Kansas basketball coach Bill Self, himself a former high school hoops star in Oklahoma, said Sunday that the opportunity to coach in the building and experience its mystique firsthand was something he hoped would happen the minute he heard the 2021 NCAA at six different venues in and around Indianapolis.

“That was one of the things that I said all along, ‘I hope we get a chance to play in Hinkle,'” Self recalled. “I haven’t been there. Been a fan of it since the movie came out. And we play in a field house that’s very similar to Hinkle. You can see the sunshine coming through (the windows) on the court and stuff like that.”
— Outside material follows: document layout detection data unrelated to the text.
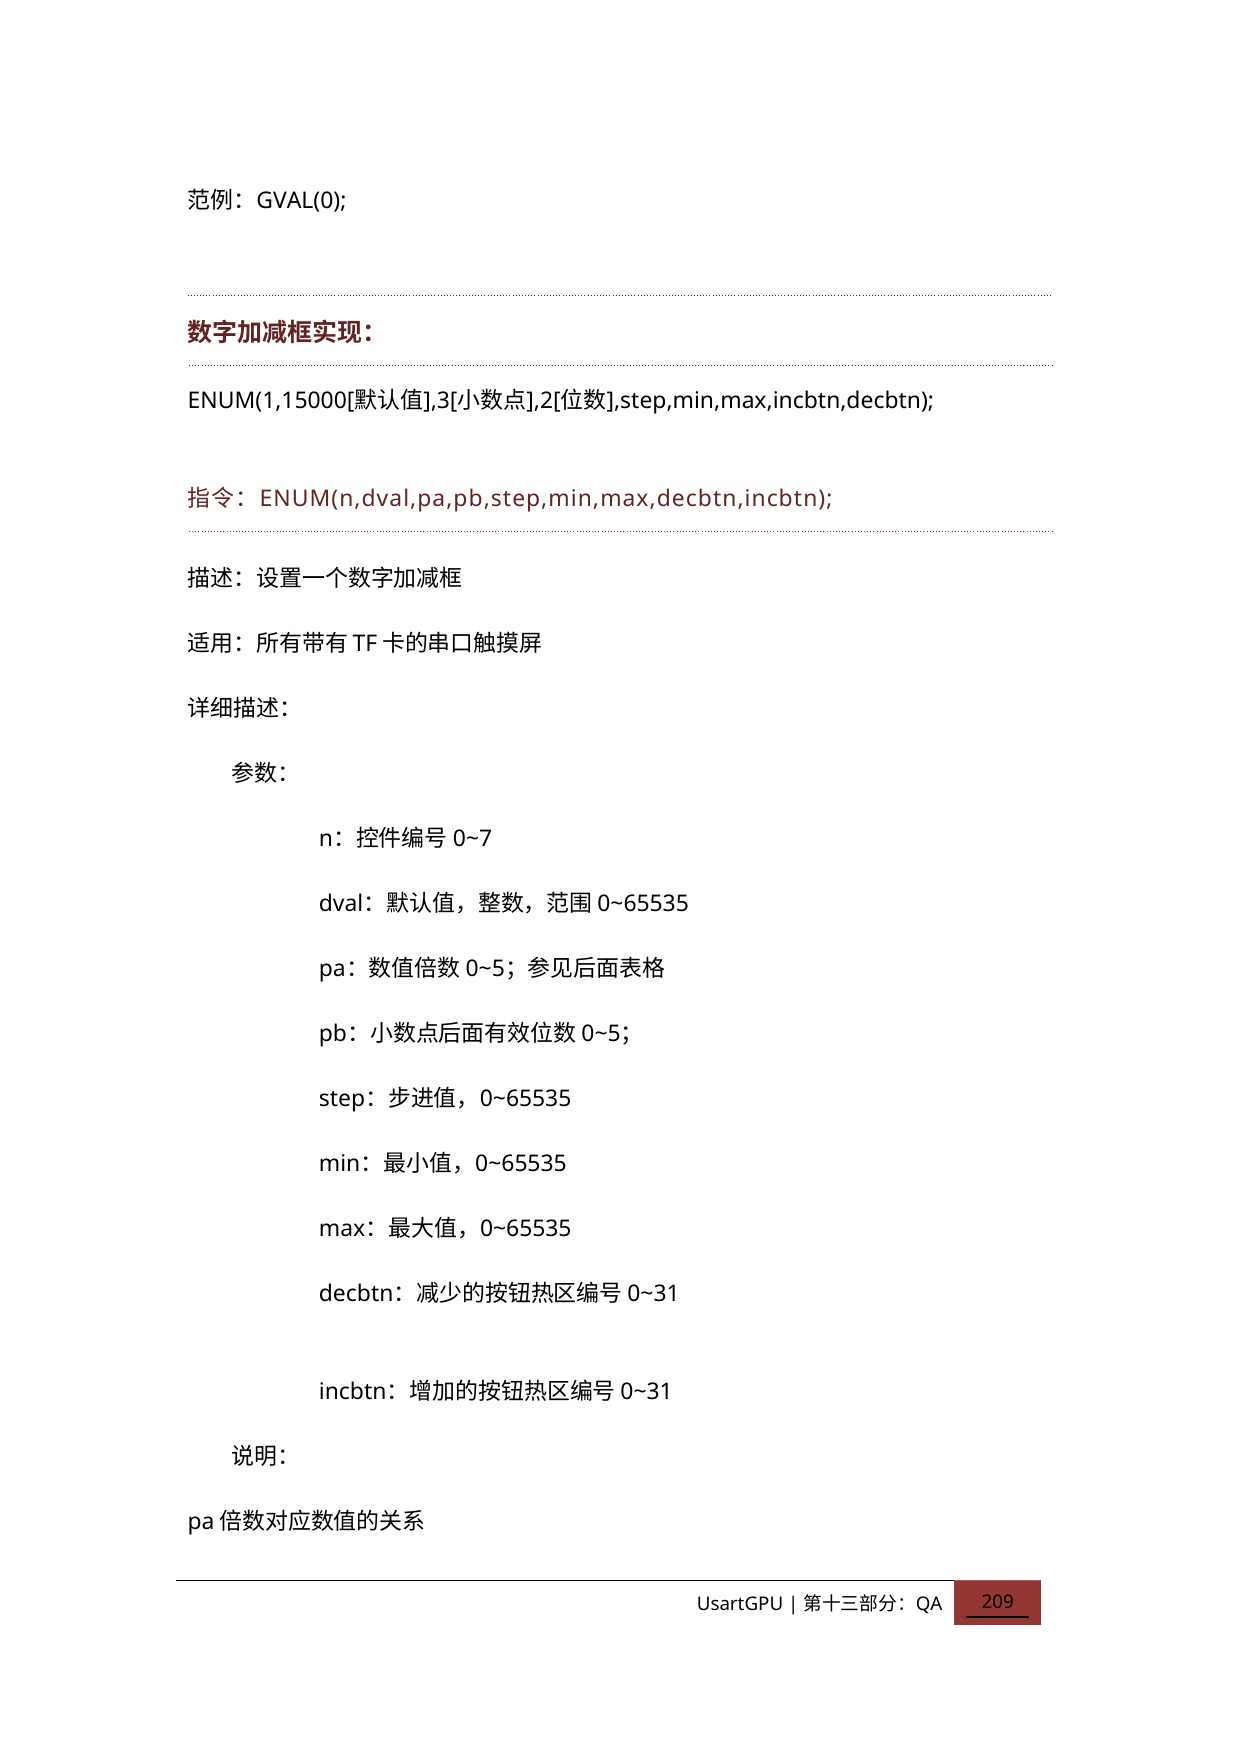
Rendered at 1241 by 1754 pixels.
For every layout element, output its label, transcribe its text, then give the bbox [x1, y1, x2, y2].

text 适用：所有带有TF卡的串口触摸屏 [187, 609, 1053, 674]
text ENUM(1,15000[默认值],3[小数点],2[位数],step,min,max,incbtn,decbtn); [187, 366, 1053, 431]
text n：控件编号 0~7 [187, 804, 1053, 869]
text 详细描述： [187, 674, 1053, 739]
text 参数： [187, 739, 1053, 804]
subtitle 指令：ENUM(n,dval,pa,pb,step,min,max,decbtn,incbtn); [187, 464, 1053, 532]
subtitle 数字加减框实现： [187, 295, 1053, 366]
text pa：数值倍数 0~5；参见后面表格 [187, 934, 1053, 999]
text decbtn：减少的按钮热区编号0~31 [187, 1259, 1053, 1324]
text 描述：设置一个数字加减框 [187, 544, 1053, 609]
text pa倍数对应数值的关系 [187, 1487, 1053, 1552]
text min：最小值，0~65535 [187, 1129, 1053, 1194]
text step：步进值，0~65535 [187, 1064, 1053, 1129]
text max：最大值，0~65535 [187, 1194, 1053, 1259]
text 范例：GVAL(0); [187, 166, 1053, 231]
text incbtn：增加的按钮热区编号0~31 [187, 1357, 1053, 1422]
text pb：小数点后面有效位数 0~5； [187, 999, 1053, 1064]
text dval：默认值，整数，范围0~65535 [187, 869, 1053, 934]
text 说明： [187, 1422, 1053, 1487]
KU’s coach, a self-anointed “big history guy when it comes to our sport,” said it was Hinkle’s history that made it one of the two college hoops venues in which he has always hoped his team could play. The other is The Palestra at Penn in Philadelphia.

While crossing one of the two off of his bucket list on Monday will be a delight, Self said he did not anticipate having much time to soak it up, given the fact that his 3rd-seeded Jayhawks (21-8) will have their hands full with trying to get by No. 6 seed USC (23-7) and into the Sweet 16.

“I’ll look around the inside of the building,” Self said. “But I won’t walk around. I don’t even know if they’d let us even walk around. But I’ll certainly study it. I’ll probably study it and compare it to Allen, how old the building is and the feel and that kind of stuff.”

This year marks just the second time Butler’s home arena has hosted an NCAA Tournament game. In 1940, Hinkle Fieldhouse served as the host of the East regional, which featured Indiana, Duquesne, Western Kentucky and Springfield competing for the right to go to the finals in Kansas City, Mo.